Under Rossotti's plan, taxpayers with more than $25,000 in business income or businesses with more than $25,000 in receipts would be required to designate which banks they use for business income. Those banks would report the account activity to the IRS.

Owners of partnerships, such as LLCs, LPs and LLPs, should also expect the IRS to focus more audits on the partnership itself, and not just the partners who run it. That would probably let the IRS extract more money when auditors uncover unreported or erroneously reported income.

Crypto investors

IRS Commissioner Chuck Rettig said at a recent congressional hearing that the $1 trillion tax gap could be narrowed by more stringent cryptocurrency reporting requirements. No third party tracks and reports sales or trades of digital currencies, in contrast to the stock and bond activity sent to the IRS by brokerage firms. (Crypto gains are subject to capital gains taxes, just as stock and bond profits are.)

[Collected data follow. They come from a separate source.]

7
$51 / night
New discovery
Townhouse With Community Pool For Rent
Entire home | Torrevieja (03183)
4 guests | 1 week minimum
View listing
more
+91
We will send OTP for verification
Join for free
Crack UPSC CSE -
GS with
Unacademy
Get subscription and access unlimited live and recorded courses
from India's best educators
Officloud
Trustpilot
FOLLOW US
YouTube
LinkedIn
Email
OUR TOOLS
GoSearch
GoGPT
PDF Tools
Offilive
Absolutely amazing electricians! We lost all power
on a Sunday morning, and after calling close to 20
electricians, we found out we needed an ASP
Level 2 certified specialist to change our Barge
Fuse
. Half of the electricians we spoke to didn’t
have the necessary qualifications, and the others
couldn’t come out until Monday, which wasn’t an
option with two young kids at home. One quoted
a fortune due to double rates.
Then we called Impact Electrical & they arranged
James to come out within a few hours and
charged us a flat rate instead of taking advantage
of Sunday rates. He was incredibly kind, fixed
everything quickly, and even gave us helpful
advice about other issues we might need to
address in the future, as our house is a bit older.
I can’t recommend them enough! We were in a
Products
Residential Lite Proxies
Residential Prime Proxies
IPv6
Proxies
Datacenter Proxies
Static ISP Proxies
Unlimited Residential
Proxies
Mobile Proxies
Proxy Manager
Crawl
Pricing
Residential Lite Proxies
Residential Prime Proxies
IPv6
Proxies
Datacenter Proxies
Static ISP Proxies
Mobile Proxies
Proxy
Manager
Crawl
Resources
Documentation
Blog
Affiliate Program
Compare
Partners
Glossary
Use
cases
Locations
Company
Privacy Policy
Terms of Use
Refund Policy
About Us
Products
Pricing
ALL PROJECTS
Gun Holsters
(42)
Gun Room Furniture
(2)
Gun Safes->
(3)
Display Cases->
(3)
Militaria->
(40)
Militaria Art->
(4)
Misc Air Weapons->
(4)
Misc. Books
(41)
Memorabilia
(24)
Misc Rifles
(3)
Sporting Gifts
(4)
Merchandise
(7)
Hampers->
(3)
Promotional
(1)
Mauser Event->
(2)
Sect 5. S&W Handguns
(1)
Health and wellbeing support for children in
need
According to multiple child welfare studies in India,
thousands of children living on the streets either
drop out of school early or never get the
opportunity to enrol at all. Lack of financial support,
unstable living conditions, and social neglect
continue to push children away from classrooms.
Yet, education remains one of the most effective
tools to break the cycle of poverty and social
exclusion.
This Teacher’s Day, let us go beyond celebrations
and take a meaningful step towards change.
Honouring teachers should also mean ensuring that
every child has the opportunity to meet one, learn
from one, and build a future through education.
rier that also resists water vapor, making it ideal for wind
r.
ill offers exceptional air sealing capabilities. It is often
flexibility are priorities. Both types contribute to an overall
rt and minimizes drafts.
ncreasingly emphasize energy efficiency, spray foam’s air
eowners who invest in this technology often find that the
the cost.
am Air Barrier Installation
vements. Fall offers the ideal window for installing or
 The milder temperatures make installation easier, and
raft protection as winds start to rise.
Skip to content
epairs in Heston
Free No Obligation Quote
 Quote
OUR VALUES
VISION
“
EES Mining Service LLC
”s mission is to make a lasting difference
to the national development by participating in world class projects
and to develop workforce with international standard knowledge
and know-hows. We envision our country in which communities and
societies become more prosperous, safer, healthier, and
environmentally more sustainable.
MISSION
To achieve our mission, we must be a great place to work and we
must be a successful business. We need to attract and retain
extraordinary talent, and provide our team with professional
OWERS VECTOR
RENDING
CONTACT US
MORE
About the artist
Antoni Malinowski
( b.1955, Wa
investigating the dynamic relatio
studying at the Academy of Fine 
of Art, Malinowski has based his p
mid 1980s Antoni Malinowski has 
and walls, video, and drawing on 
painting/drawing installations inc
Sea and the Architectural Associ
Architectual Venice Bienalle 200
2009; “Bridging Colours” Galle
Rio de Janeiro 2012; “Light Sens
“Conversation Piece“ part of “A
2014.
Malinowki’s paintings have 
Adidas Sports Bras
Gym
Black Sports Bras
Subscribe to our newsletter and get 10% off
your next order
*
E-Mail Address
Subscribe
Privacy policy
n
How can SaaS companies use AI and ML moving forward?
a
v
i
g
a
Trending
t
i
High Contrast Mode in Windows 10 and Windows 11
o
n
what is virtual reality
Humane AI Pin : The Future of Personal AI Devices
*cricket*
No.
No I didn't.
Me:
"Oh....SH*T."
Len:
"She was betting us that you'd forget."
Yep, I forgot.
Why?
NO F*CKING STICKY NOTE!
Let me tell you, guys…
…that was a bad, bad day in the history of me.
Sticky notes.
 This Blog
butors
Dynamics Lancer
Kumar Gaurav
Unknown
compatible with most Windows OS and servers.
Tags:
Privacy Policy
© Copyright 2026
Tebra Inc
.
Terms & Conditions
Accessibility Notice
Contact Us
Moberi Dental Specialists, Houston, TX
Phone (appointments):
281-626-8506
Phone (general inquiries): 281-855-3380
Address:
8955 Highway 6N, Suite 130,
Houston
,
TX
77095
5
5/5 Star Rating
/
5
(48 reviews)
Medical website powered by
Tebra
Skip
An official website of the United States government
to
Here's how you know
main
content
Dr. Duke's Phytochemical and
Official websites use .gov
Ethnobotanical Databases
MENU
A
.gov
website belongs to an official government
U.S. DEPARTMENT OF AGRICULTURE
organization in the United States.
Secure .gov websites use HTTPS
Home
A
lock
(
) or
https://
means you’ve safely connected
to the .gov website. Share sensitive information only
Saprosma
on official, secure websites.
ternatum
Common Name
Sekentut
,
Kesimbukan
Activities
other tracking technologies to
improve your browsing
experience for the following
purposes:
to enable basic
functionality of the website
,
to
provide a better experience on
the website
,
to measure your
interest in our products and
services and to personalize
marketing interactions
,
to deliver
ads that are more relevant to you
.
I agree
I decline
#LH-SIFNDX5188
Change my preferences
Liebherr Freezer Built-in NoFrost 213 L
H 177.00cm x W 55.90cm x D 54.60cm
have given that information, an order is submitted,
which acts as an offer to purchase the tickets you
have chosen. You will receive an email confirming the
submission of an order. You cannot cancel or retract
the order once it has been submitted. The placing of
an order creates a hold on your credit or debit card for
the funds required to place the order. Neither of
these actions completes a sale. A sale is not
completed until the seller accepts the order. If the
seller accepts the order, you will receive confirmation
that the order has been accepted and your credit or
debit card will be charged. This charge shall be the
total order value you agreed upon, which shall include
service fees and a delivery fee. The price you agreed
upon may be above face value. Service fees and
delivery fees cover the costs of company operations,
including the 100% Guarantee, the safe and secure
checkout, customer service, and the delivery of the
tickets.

The agency has created a team it calls “Operation Hidden Treasure,” dedicated to ferreting out unreported gains. It has also included a new question prominently located on the 2020 tax form asking about crypto holdings. Still, a lot more could be done, and lawmakers have said they're working on legislation to standardize crypto reporting. In addition, crypto holders should expect that transactions above a certain threshold may have to be reported annually to the IRS.

High-income non-filers

The IRS recently started targeting taxpayers who earned more than $100,000 but hadn't filed tax returns. The agency planned on subjecting those potential scofflaws to in-person audits, but the pandemic put those plans on hold. So it's reasonable to expect those non-taxpayers to be near the top of the agency's go-get-them list as COVID-19 recedes. While the amounts recouped are unlikely to be huge, faith in the tax system can be strengthened by demonstrating that people can’t get away with not filing taxes at all.

Offshore account holders

The IRS has been trying to recover money held by taxpayers in unreported offshore accounts, either through voluntary disclosure, penalties or criminal action. The 2010 Foreign Account Tax Compliance Act set up third-party reporting by some banks, which has helped. But a recent report by the Government Accountability Office found that depleted resources have handicapped IRS efforts to match the information a bank provides with the correct taxpayer.

The deceased

So far, Biden hasn't proposed any changes to the estate tax threshold; a 40% tax is assessed on estates worth more than $11.7 million. The 2017 Republican tax law increased the amount at which the estate tax kicks in from $5.5 million. Even if the limits stay the same for the next few years (they're supposed to revert back to lower levels at the end of 2025), it's possible that the agency will make a more concerted effort to ensure that estates are valued correctly. Assets such as land holdings, jewelry and art may require special valuation experts who will make sure the inheritors are correctly reporting the value of the estates.